[Source texts of formatted documents]
====================
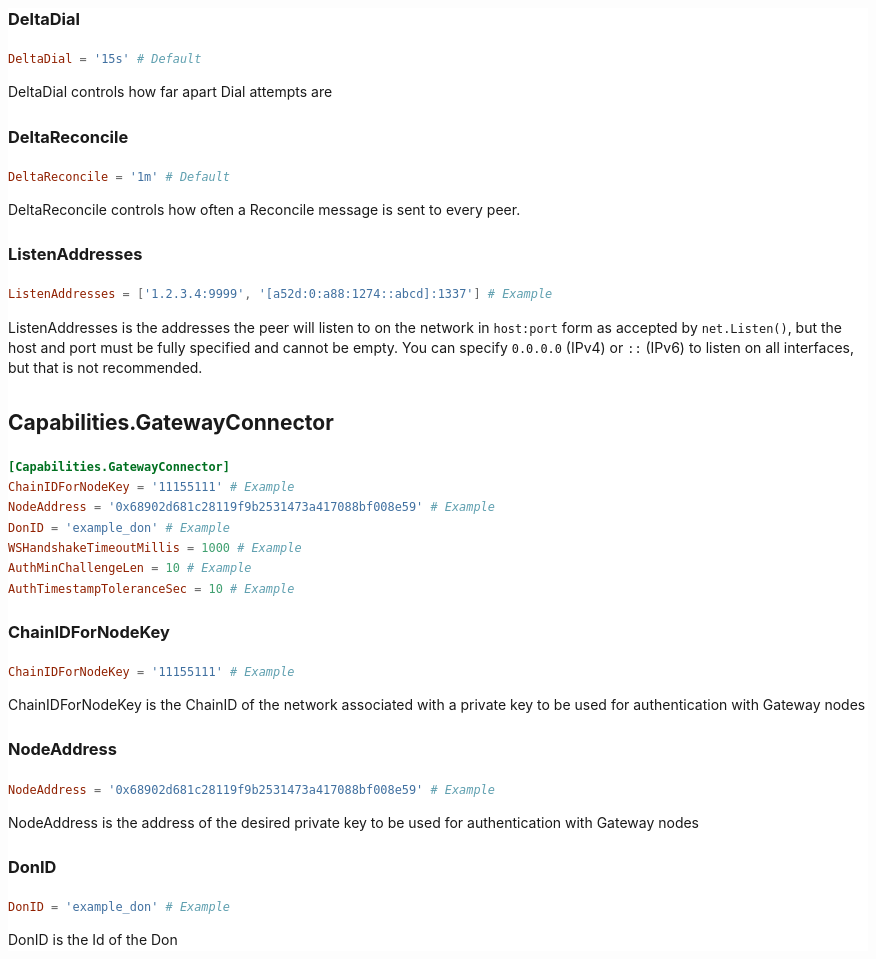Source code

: ### DeltaDial
```toml
DeltaDial = '15s' # Default
```
DeltaDial controls how far apart Dial attempts are

### DeltaReconcile
```toml
DeltaReconcile = '1m' # Default
```
DeltaReconcile controls how often a Reconcile message is sent to every peer.

### ListenAddresses
```toml
ListenAddresses = ['1.2.3.4:9999', '[a52d:0:a88:1274::abcd]:1337'] # Example
```
ListenAddresses is the addresses the peer will listen to on the network in `host:port` form as accepted by `net.Listen()`,
but the host and port must be fully specified and cannot be empty. You can specify `0.0.0.0` (IPv4) or `::` (IPv6) to listen on all interfaces, but that is not recommended.

## Capabilities.GatewayConnector
```toml
[Capabilities.GatewayConnector]
ChainIDForNodeKey = '11155111' # Example
NodeAddress = '0x68902d681c28119f9b2531473a417088bf008e59' # Example
DonID = 'example_don' # Example
WSHandshakeTimeoutMillis = 1000 # Example
AuthMinChallengeLen = 10 # Example
AuthTimestampToleranceSec = 10 # Example
```


### ChainIDForNodeKey
```toml
ChainIDForNodeKey = '11155111' # Example
```
ChainIDForNodeKey is the ChainID of the network associated with a private key to be used for authentication with Gateway nodes

### NodeAddress
```toml
NodeAddress = '0x68902d681c28119f9b2531473a417088bf008e59' # Example
```
NodeAddress is the address of the desired private key to be used for authentication with Gateway nodes

### DonID
```toml
DonID = 'example_don' # Example
```
DonID is the Id of the Don


[//]: # (Documentation generated from docs/*.toml - DO NOT EDIT.)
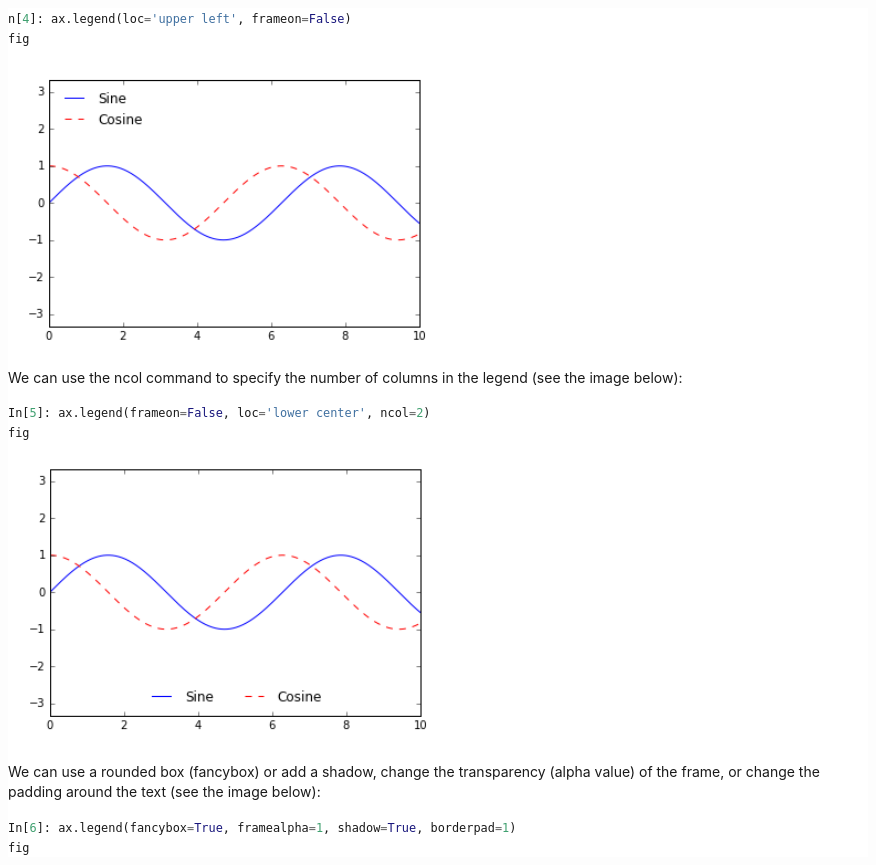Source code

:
 ```python
n[4]: ax.legend(loc='upper left', frameon=False)
fig
```

![alt text](../../../images/data_visualization/mathplotlib/image-7.png)

We can use the ncol command to specify the number of columns in the legend (see the image below):

```python
In[5]: ax.legend(frameon=False, loc='lower center', ncol=2)
fig
```

![alt text](../../../images/data_visualization/mathplotlib/image-8.png)

We can use a rounded box (fancybox) or add a shadow, change the transparency (alpha value) of the frame, or change the padding around the text (see the image below):

```python
In[6]: ax.legend(fancybox=True, framealpha=1, shadow=True, borderpad=1)
fig
```

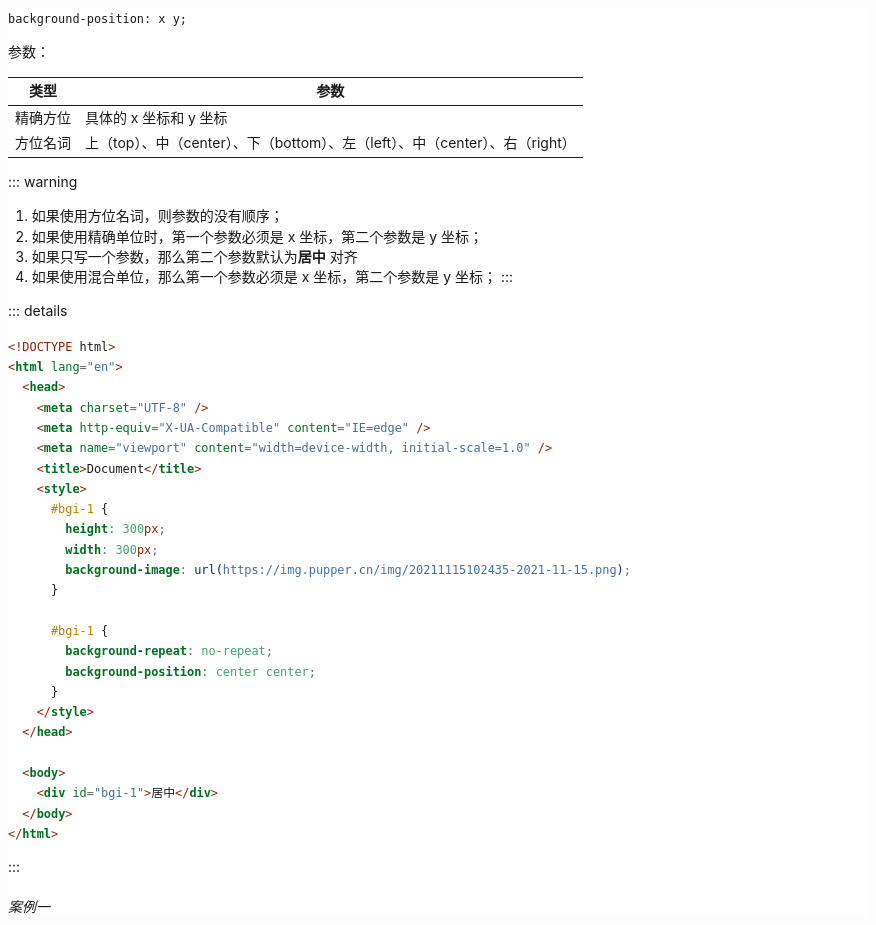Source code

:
```html
background-position: x y;
```

参数：

| 类型     | 参数                                                                         |
| -------- | ---------------------------------------------------------------------------- |
| 精确方位 | 具体的 x 坐标和 y 坐标                                                       |
| 方位名词 | 上（top）、中（center）、下（bottom）、左（left）、中（center）、右（right） |

::: warning

1. 如果使用方位名词，则参数的没有顺序；
2. 如果使用精确单位时，第一个参数必须是 x 坐标，第二个参数是 y 坐标；
3. 如果只写一个参数，那么第二个参数默认为**居中** 对齐
4. 如果使用混合单位，那么第一个参数必须是 x 坐标，第二个参数是 y 坐标；
   :::

<iframe height="400" style="width: 100%;" scrolling="no" title="背景位置" src="https://animpen.com/embed/zMsI-p?tab=html,rlt" frameborder="no"  allowtransparency="true" allowfullscreen="true"></iframe>

::: details

```html
<!DOCTYPE html>
<html lang="en">
  <head>
    <meta charset="UTF-8" />
    <meta http-equiv="X-UA-Compatible" content="IE=edge" />
    <meta name="viewport" content="width=device-width, initial-scale=1.0" />
    <title>Document</title>
    <style>
      #bgi-1 {
        height: 300px;
        width: 300px;
        background-image: url(https://img.pupper.cn/img/20211115102435-2021-11-15.png);
      }

      #bgi-1 {
        background-repeat: no-repeat;
        background-position: center center;
      }
    </style>
  </head>

  <body>
    <div id="bgi-1">居中</div>
  </body>
</html>
```

:::

###### 案例一
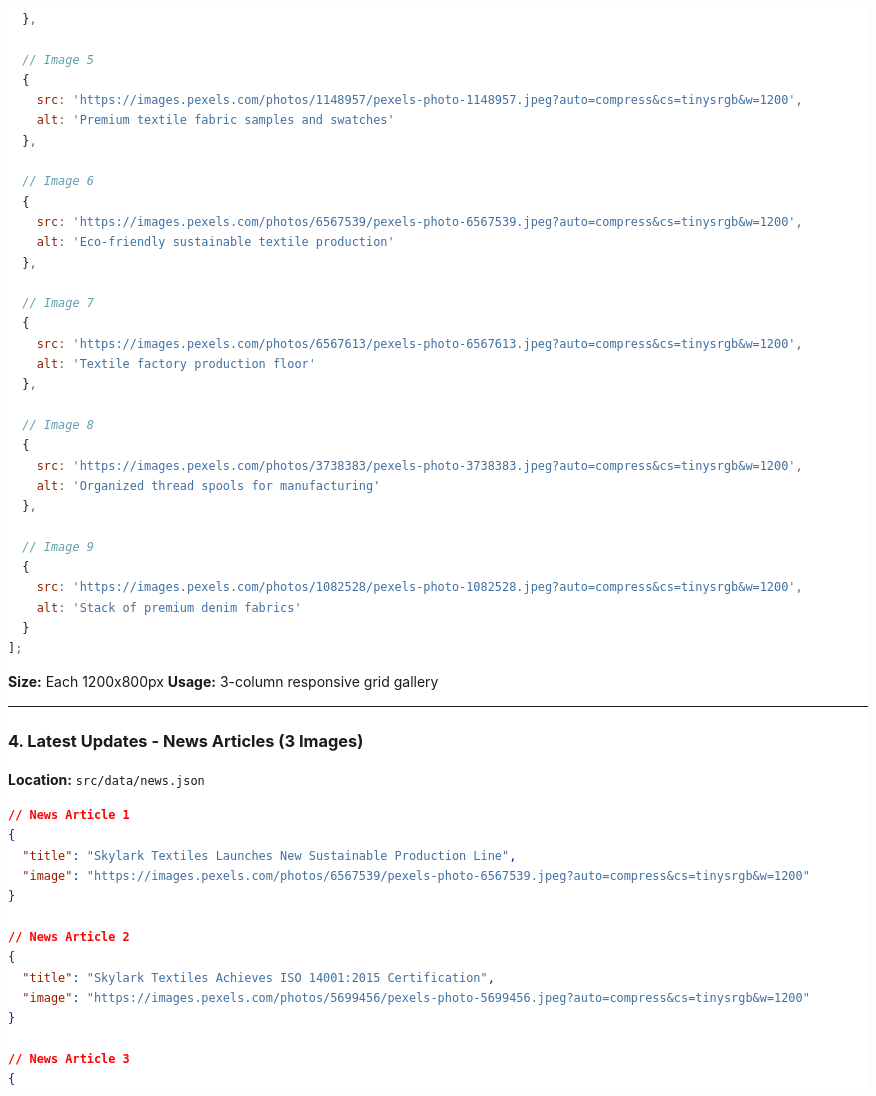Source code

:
 ```javascript
  },

  // Image 5
  {
    src: 'https://images.pexels.com/photos/1148957/pexels-photo-1148957.jpeg?auto=compress&cs=tinysrgb&w=1200',
    alt: 'Premium textile fabric samples and swatches'
  },

  // Image 6
  {
    src: 'https://images.pexels.com/photos/6567539/pexels-photo-6567539.jpeg?auto=compress&cs=tinysrgb&w=1200',
    alt: 'Eco-friendly sustainable textile production'
  },

  // Image 7
  {
    src: 'https://images.pexels.com/photos/6567613/pexels-photo-6567613.jpeg?auto=compress&cs=tinysrgb&w=1200',
    alt: 'Textile factory production floor'
  },

  // Image 8
  {
    src: 'https://images.pexels.com/photos/3738383/pexels-photo-3738383.jpeg?auto=compress&cs=tinysrgb&w=1200',
    alt: 'Organized thread spools for manufacturing'
  },

  // Image 9
  {
    src: 'https://images.pexels.com/photos/1082528/pexels-photo-1082528.jpeg?auto=compress&cs=tinysrgb&w=1200',
    alt: 'Stack of premium denim fabrics'
  }
];
```

**Size:** Each 1200x800px
**Usage:** 3-column responsive grid gallery

---

### 4. Latest Updates - News Articles (3 Images)
**Location:** `src/data/news.json`

```json
// News Article 1
{
  "title": "Skylark Textiles Launches New Sustainable Production Line",
  "image": "https://images.pexels.com/photos/6567539/pexels-photo-6567539.jpeg?auto=compress&cs=tinysrgb&w=1200"
}

// News Article 2
{
  "title": "Skylark Textiles Achieves ISO 14001:2015 Certification",
  "image": "https://images.pexels.com/photos/5699456/pexels-photo-5699456.jpeg?auto=compress&cs=tinysrgb&w=1200"
}

// News Article 3
{
```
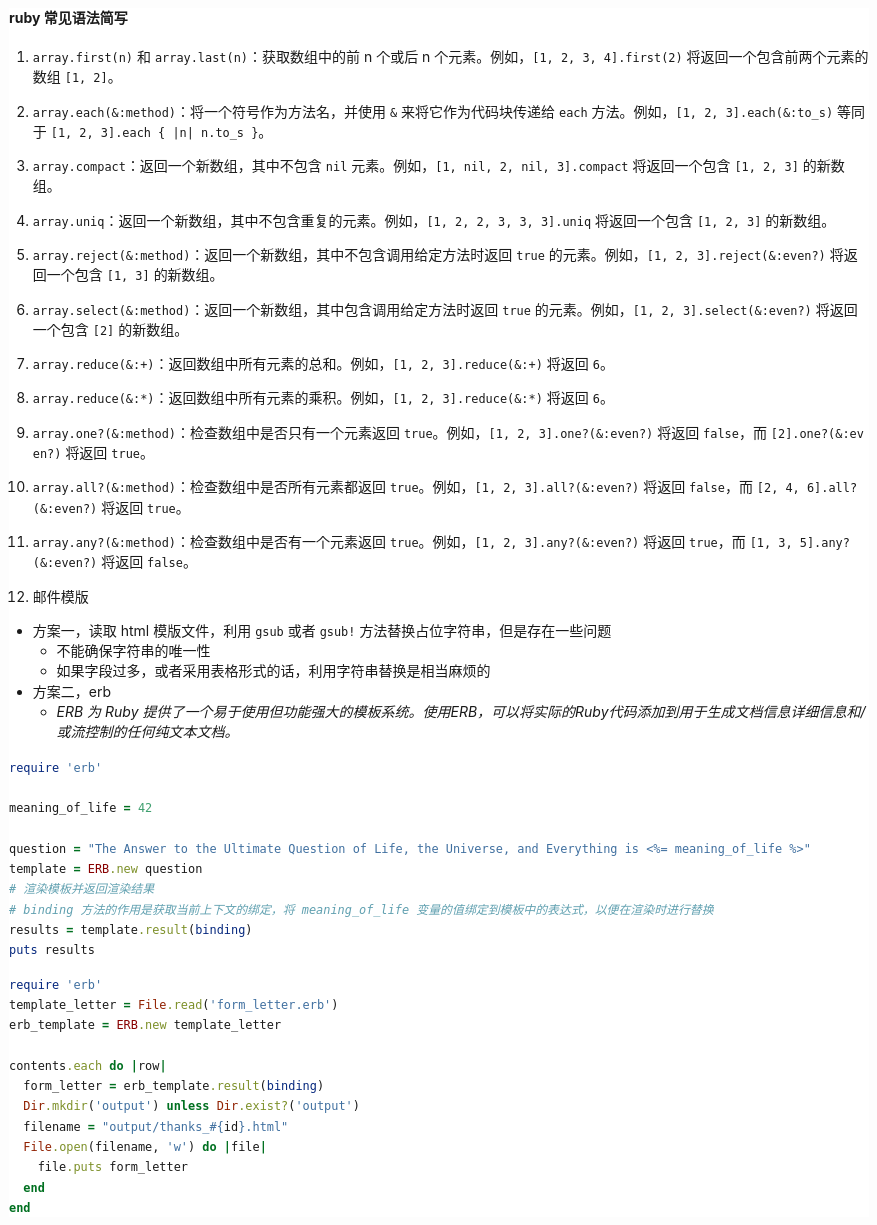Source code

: #### ruby 常见语法简写

1. `array.first(n)` 和 `array.last(n)`：获取数组中的前 n 个或后 n 个元素。例如，`[1, 2, 3, 4].first(2)` 将返回一个包含前两个元素的数组 `[1, 2]`。

2. `array.each(&:method)`：将一个符号作为方法名，并使用 `&` 来将它作为代码块传递给 `each` 方法。例如，`[1, 2, 3].each(&:to_s)` 等同于 `[1, 2, 3].each { |n| n.to_s }`。

3. `array.compact`：返回一个新数组，其中不包含 `nil` 元素。例如，`[1, nil, 2, nil, 3].compact` 将返回一个包含 `[1, 2, 3]` 的新数组。

4. `array.uniq`：返回一个新数组，其中不包含重复的元素。例如，`[1, 2, 2, 3, 3, 3].uniq` 将返回一个包含 `[1, 2, 3]` 的新数组。

5. `array.reject(&:method)`：返回一个新数组，其中不包含调用给定方法时返回 `true` 的元素。例如，`[1, 2, 3].reject(&:even?)` 将返回一个包含 `[1, 3]` 的新数组。

6. `array.select(&:method)`：返回一个新数组，其中包含调用给定方法时返回 `true` 的元素。例如，`[1, 2, 3].select(&:even?)` 将返回一个包含 `[2]` 的新数组。

7. `array.reduce(&:+)`：返回数组中所有元素的总和。例如，`[1, 2, 3].reduce(&:+)` 将返回 `6`。

8. `array.reduce(&:*)`：返回数组中所有元素的乘积。例如，`[1, 2, 3].reduce(&:*)` 将返回 `6`。

9. `array.one?(&:method)`：检查数组中是否只有一个元素返回 `true`。例如，`[1, 2, 3].one?(&:even?)` 将返回 `false`，而 `[2].one?(&:even?)` 将返回 `true`。

10. `array.all?(&:method)`：检查数组中是否所有元素都返回 `true`。例如，`[1, 2, 3].all?(&:even?)` 将返回 `false`，而 `[2, 4, 6].all?(&:even?)` 将返回 `true`。

11. `array.any?(&:method)`：检查数组中是否有一个元素返回 `true`。例如，`[1, 2, 3].any?(&:even?)` 将返回 `true`，而 `[1, 3, 5].any?(&:even?)` 将返回 `false`。

    

5. 邮件模版

- 方案一，读取 html 模版文件，利用 `gsub` 或者 `gsub!` 方法替换占位字符串，但是存在一些问题
  - 不能确保字符串的唯一性
  - 如果字段过多，或者采用表格形式的话，利用字符串替换是相当麻烦的
- 方案二，erb
  - *ERB 为 Ruby 提供了一个易于使用但功能强大的模板系统。使用ERB，可以将实际的Ruby代码添加到用于生成文档信息详细信息和/或流控制的任何纯文本文档。*

```ruby
require 'erb'

meaning_of_life = 42

question = "The Answer to the Ultimate Question of Life, the Universe, and Everything is <%= meaning_of_life %>"
template = ERB.new question
# 渲染模板并返回渲染结果
# binding 方法的作用是获取当前上下文的绑定，将 meaning_of_life 变量的值绑定到模板中的表达式，以便在渲染时进行替换
results = template.result(binding)
puts results
```

```ruby
require 'erb'
template_letter = File.read('form_letter.erb')
erb_template = ERB.new template_letter

contents.each do |row|
  form_letter = erb_template.result(binding)
  Dir.mkdir('output') unless Dir.exist?('output')
  filename = "output/thanks_#{id}.html"
  File.open(filename, 'w') do |file|
    file.puts form_letter
  end
end
```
====================
◆ **EXERCISE PROMPT**
Work through the records above. Copy every line with the string "Capabilities".

◆ **COMPLETED TASK**
## Capabilities.GatewayConnector
[Capabilities.GatewayConnector]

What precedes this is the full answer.